By JULIUS DENNIS
The largest Facebook group in Alice Springs, the private “Alice Springs Community Open Forum”, has been slapped with a distribution restriction from Facebook for too many posts containing false information.
Facebook has also said that they have stopped suggesting people join the group.
Admin of the group, Darren Gregory posted on Monday afternoon that he had received communication from Facebook that the “group’s distribution is reduced due to false information” which appeared on the group’s page.
The tech giant also provided examples of the posts in question, but these posts were not shared by Mr Gregory, although they are not hard to find.
At least they weren’t. It seems that along with the distribution limitation, these posts containing false information have gone from flagged to deleted.
A piece of advice from Facebook in its communication with the page admin was: “You can delete the false information from your group to help restore it to normal distribution.

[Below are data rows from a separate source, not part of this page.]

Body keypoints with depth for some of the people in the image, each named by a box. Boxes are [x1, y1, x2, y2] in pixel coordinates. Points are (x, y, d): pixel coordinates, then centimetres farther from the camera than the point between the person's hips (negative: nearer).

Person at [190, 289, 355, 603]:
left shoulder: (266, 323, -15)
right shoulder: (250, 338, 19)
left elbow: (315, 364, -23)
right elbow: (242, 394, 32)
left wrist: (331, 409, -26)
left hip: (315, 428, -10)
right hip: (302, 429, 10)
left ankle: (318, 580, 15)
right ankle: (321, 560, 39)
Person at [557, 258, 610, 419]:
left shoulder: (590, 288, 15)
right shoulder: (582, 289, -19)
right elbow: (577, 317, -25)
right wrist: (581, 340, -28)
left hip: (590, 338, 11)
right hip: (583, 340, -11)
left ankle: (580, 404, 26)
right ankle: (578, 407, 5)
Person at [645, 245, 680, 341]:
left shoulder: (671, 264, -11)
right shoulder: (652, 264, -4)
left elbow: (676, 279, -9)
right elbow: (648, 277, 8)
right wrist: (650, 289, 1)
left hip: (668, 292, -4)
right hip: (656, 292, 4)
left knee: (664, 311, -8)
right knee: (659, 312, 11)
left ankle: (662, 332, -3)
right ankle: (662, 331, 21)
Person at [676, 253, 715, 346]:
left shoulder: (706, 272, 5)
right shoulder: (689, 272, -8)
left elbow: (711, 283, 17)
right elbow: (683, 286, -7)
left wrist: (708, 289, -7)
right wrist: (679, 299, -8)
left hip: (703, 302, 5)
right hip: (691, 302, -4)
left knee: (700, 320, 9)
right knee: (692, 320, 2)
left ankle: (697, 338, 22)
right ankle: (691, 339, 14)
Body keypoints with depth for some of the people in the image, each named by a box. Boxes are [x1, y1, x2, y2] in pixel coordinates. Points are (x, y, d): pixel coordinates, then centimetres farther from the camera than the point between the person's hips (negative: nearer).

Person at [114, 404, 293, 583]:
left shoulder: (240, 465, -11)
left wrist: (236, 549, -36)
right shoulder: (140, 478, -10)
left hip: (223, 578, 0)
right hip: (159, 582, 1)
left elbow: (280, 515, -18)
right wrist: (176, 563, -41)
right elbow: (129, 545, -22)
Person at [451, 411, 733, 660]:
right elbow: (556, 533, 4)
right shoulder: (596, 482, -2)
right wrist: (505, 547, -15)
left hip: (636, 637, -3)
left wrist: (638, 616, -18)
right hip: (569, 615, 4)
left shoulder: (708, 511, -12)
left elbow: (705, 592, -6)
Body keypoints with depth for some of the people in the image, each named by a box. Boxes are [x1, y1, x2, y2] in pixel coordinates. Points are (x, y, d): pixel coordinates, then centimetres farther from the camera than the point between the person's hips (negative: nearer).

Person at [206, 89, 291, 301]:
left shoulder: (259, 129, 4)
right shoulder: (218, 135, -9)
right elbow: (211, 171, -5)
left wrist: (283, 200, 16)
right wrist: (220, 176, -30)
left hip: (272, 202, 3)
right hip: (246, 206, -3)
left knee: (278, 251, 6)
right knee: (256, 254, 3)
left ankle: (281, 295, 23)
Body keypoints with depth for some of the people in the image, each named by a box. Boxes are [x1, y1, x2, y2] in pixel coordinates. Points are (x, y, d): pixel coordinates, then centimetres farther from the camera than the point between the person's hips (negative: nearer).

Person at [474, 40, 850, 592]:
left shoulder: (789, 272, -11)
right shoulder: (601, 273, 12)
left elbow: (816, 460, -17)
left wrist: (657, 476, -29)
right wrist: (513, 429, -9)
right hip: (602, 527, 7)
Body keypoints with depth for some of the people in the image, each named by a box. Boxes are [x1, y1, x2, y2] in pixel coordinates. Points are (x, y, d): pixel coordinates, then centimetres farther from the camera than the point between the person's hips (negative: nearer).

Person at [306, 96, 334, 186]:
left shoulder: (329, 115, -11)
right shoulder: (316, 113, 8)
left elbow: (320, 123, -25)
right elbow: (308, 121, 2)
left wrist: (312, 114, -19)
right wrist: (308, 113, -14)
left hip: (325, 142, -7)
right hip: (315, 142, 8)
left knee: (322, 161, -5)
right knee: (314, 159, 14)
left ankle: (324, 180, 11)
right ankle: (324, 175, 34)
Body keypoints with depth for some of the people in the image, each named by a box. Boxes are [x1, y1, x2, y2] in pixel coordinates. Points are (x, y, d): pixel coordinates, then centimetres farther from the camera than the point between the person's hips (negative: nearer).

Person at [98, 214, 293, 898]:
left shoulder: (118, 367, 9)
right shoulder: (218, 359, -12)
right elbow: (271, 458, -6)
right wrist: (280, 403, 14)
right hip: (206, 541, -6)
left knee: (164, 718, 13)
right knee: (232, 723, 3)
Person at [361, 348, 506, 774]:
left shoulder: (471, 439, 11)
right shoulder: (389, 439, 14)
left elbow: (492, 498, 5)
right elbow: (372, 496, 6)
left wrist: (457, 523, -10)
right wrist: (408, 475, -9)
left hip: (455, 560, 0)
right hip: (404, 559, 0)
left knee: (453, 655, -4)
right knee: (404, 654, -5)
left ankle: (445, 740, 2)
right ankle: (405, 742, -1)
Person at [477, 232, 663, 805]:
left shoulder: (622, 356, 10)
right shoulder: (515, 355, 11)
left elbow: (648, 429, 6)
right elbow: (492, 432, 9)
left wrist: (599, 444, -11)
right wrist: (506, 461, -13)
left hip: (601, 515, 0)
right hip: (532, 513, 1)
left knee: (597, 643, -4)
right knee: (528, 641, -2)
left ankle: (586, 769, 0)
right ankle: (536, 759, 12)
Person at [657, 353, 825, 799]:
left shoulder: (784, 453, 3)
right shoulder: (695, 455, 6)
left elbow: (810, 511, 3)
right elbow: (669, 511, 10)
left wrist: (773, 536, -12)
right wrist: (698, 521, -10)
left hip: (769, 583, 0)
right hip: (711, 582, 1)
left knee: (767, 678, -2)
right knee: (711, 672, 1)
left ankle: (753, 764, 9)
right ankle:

You can also suggest that members read more about spotting false news.”
It is unclear whether the admin took the advice or the posts were taken down by a higher power.
As has been reported by the News, the group has had a clique of high volume posters who subscribe to the views of the American far right and other conspiracy driven “news” providers for some time.
These posters are by no means the only participants in the group — it has over 15,000 members — but it appears that they may have hindered the group’s ability to appear in news feeds.
In a blog post by Tom Alison, Facebook’s VP of Engineering, Facebook promised that even if admins choose “to make a group private, they have to play by the same rules as everyone else”.
Facebook does this through a mix of AI detection and human fact checkers, a system that can have pitfalls such as those delved into by Renew Economy’s Giles Parkinson, but is widely recognised as a step in the right direction for cleaning up the platform.